BRIO DE HURLEVENT


Paru en 1847, le roman d'Emily Brontë, Wuthering Heights, sidéra ses lecteurs au point que les traducteurs français attendirent près de cinquante ans avant de s'en occuper. Le premier audacieux, Teodor de Wyzewa, encore effarouché sans doute, choisit en 1892 un titre quelque peu réducteur : Un amant. Puis trente ans passèrent avant qu'un autre, Frédéric Delebecque, vaillant colonel d'artillerie, s'attaque à l'œuvre et lui donne son titre désormais canonique : Les hauts de Hurlevent. Depuis, c'est le déluge : plus d'une vingtaine de versions, sous les appellations les plus diverses — les héritiers du colonel montant la garde autour de son titre et interdisant son réemploi. D'où Hurlevent, Hurlevent des monts, Hurlemont, Les hauts des quatre vents, Les hauteurs battues des vents, Les hauteurs tourmentées, La maison des vents maudits, Haute plainte, Les rages du cœur, Heurtebise ou même, pourquoi se fatiguer, Wuthering Heights...

On a bien envie de comparer toutes ces versions, dont certaines dues à de grands traducteurs. On s'en procure quatre : Les hauts de Hurlevent de Delebecque (1925) ; Haute-plainte de Jacques et Yolande de Lacretelle (1927) ; Hurlemont de Sylvère Monod (1963) ; Hurlevent des monts de Pierre Leyris (1972, revu en 1984). On aurait souhaité y joindre le Hurlevent de Jean-Pierre Richard (1994), sûrement excellent, mais indisponible.

On choisit un court passage qu'on aime pour son contenu et les images fortes qu'il contient. En présence, au chapitre IX, l'héroïne Catherine et Nelly sa gouvernante :


'Nelly, do you never dream queer dreams ?' she said, suddenly, after some minutes' reflection.
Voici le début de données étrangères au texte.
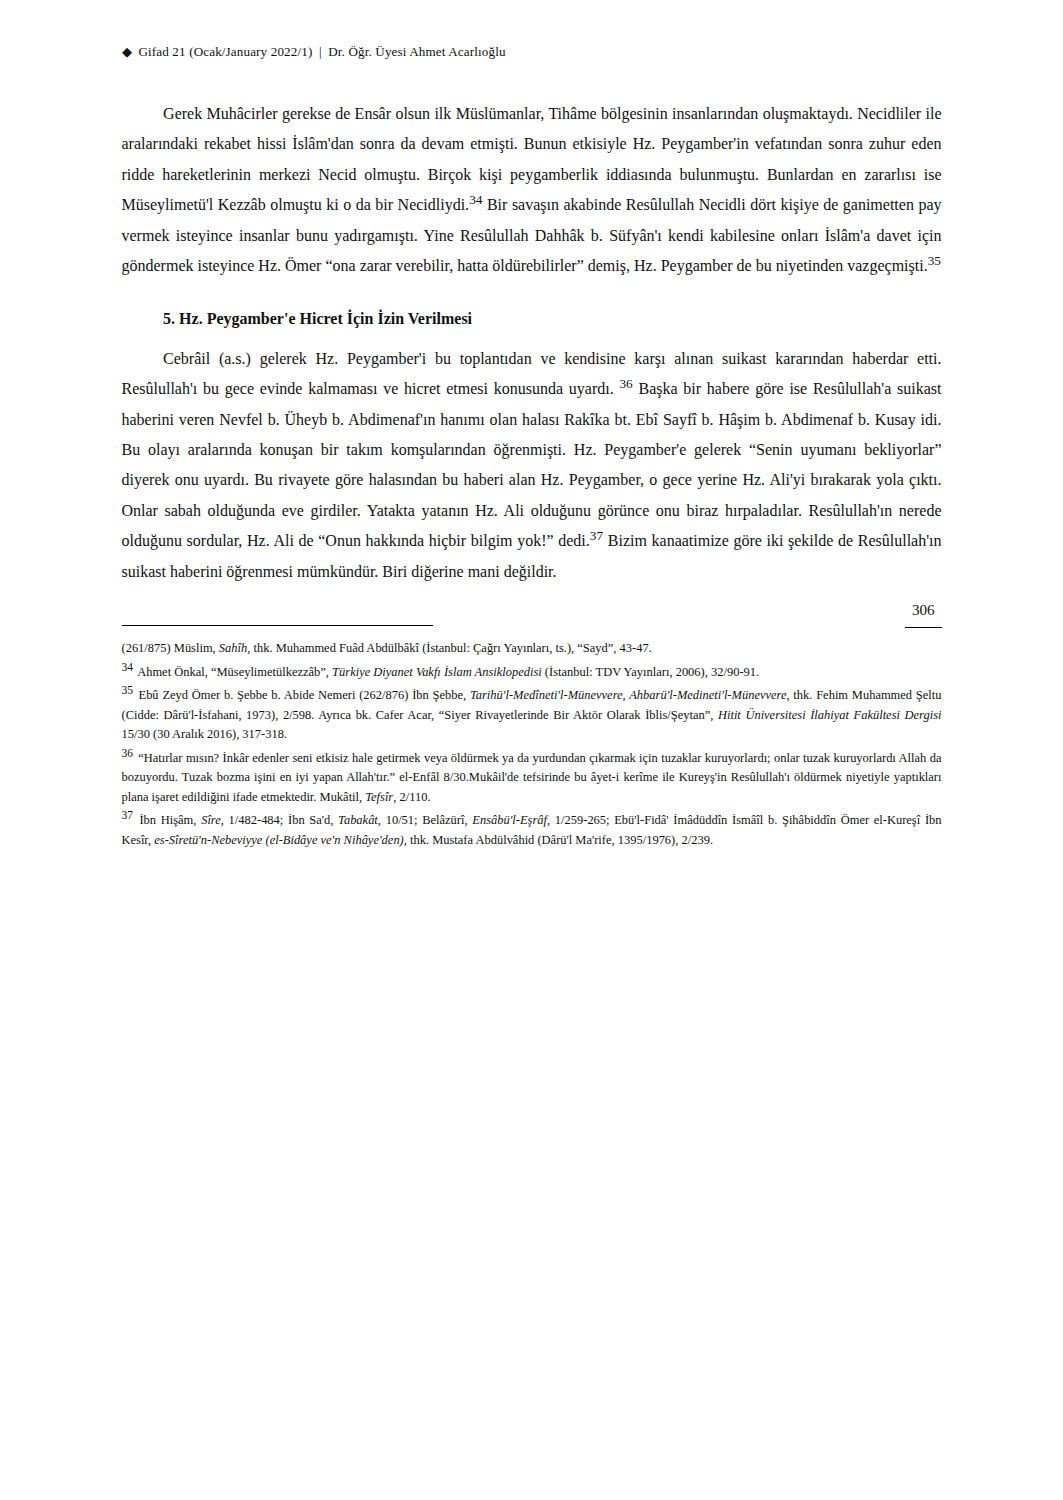◆ Gifad 21 (Ocak/January 2022/1)|Dr. Öğr. Üyesi Ahmet Acarlıoğlu
Gerek Muhâcirler gerekse de Ensâr olsun ilk Müslümanlar, Tihâme bölgesinin insanlarından oluşmaktaydı. Necidliler ile aralarındaki rekabet hissi İslâm'dan sonra da devam etmişti. Bunun etkisiyle Hz. Peygamber'in vefatından sonra zuhur eden ridde hareketlerinin merkezi Necid olmuştu. Birçok kişi peygamberlik iddiasında bulunmuştu. Bunlardan en zararlısı ise Müseylimetü'l Kezzâb olmuştu ki o da bir Necidliydi.34 Bir savaşın akabinde Resûlullah Necidli dört kişiye de ganimetten pay vermek isteyince insanlar bunu yadırgamıştı. Yine Resûlullah Dahhâk b. Süfyân'ı kendi kabilesine onları İslâm'a davet için göndermek isteyince Hz. Ömer “ona zarar verebilir, hatta öldürebilirler” demiş, Hz. Peygamber de bu niyetinden vazgeçmişti.35
5. Hz. Peygamber'e Hicret İçin İzin Verilmesi
Cebrâil (a.s.) gelerek Hz. Peygamber'i bu toplantıdan ve kendisine karşı alınan suikast kararından haberdar etti. Resûlullah'ı bu gece evinde kalmaması ve hicret etmesi konusunda uyardı. 36 Başka bir habere göre ise Resûlullah'a suikast haberini veren Nevfel b. Üheyb b. Abdimenaf'ın hanımı olan halası Rakîka bt. Ebî Sayfî b. Hâşim b. Abdimenaf b. Kusay idi. Bu olayı aralarında konuşan bir takım komşularından öğrenmişti. Hz. Peygamber'e gelerek “Senin uyumanı bekliyorlar” diyerek onu uyardı. Bu rivayete göre halasından bu haberi alan Hz. Peygamber, o gece yerine Hz. Ali'yi bırakarak yola çıktı. Onlar sabah olduğunda eve girdiler. Yatakta yatanın Hz. Ali olduğunu görünce onu biraz hırpaladılar. Resûlullah'ın nerede olduğunu sordular, Hz. Ali de “Onun hakkında hiçbir bilgim yok!” dedi.37 Bizim kanaatimize göre iki şekilde de Resûlullah'ın suikast haberini öğrenmesi mümkündür. Biri diğerine mani değildir.
306
(261/875) Müslim, Sahîh, thk. Muhammed Fuâd Abdülbâkî (İstanbul: Çağrı Yayınları, ts.), “Sayd”, 43-47.
34 Ahmet Önkal, “Müseylimetülkezzâb”, Türkiye Diyanet Vakfı İslam Ansiklopedisi (İstanbul: TDV Yayınları, 2006), 32/90-91.
35 Ebû Zeyd Ömer b. Şebbe b. Abide Nemeri (262/876) İbn Şebbe, Tarihü'l-Medîneti'l-Münevvere, Ahbarü'l-Medineti'l-Münevvere, thk. Fehim Muhammed Şeltu (Cidde: Dârü'l-İsfahani, 1973), 2/598. Ayrıca bk. Cafer Acar, “Siyer Rivayetlerinde Bir Aktör Olarak İblis/Şeytan”, Hitit Üniversitesi İlahiyat Fakültesi Dergisi 15/30 (30 Aralık 2016), 317-318.
36 “Hatırlar mısın? İnkâr edenler seni etkisiz hale getirmek veya öldürmek ya da yurdundan çıkarmak için tuzaklar kuruyorlardı; onlar tuzak kuruyorlardı Allah da bozuyordu. Tuzak bozma işini en iyi yapan Allah'tır.” el-Enfâl 8/30.Mukâil'de tefsirinde bu âyet-i kerîme ile Kureyş'in Resûlullah'ı öldürmek niyetiyle yaptıkları plana işaret edildiğini ifade etmektedir. Mukâtil, Tefsîr, 2/110.
37 İbn Hişâm, Sîre, 1/482-484; İbn Sa'd, Tabakât, 10/51; Belâzürî, Ensâbü'l-Eşrâf, 1/259-265; Ebü'l-Fidâ' İmâdüddîn İsmâîl b. Şihâbiddîn Ömer el-Kureşî İbn Kesîr, es-Sîretü'n-Nebeviyye (el-Bidâye ve'n Nihâye'den), thk. Mustafa Abdülvâhid (Dârü'l Ma'rife, 1395/1976), 2/239.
'Yes, now and then,' I answered.

'And so do I. I've dreamt in my life dreams that have stayed with me ever after, and changed my ideas ; they've gone through and through me, like wine through water, and altered the colour of my mind. And this is one — I'm going to tell it — but take care not to smile at any part of it.'

'Oh, don't, miss Catherine !' I cried. We're dismal enough without conjuring up ghosts, and visions to perplex us. Come, come, be merry, and like yourself !'


Version Delebecque :


— Nelly, ne faites-vous jamais de rêves singuliers ? dit-elle tout à coup, après quelques minutes de réflexion.

— Si, de temps à autre.

— Et moi aussi. J'ai fait dans ma vie des rêves dont le souvenir ne m'a plus quittée et qui ont changé mes idées : ils se sont infiltrés en moi, comme le vin dans l'eau, et ont altéré la couleur de mon esprit. En voici un ; je vais vous le raconter, mais ayez soin de ne sourire à aucun de ses détails.

— Oh ! ne dites rien, Miss Catherine, m'écriai-je. Notre vie est déjà assez lugubre sans que nous allions évoquer des fantômes et des visions pour nous troubler. Allons, allons, soyez gaie, soyez vous-même !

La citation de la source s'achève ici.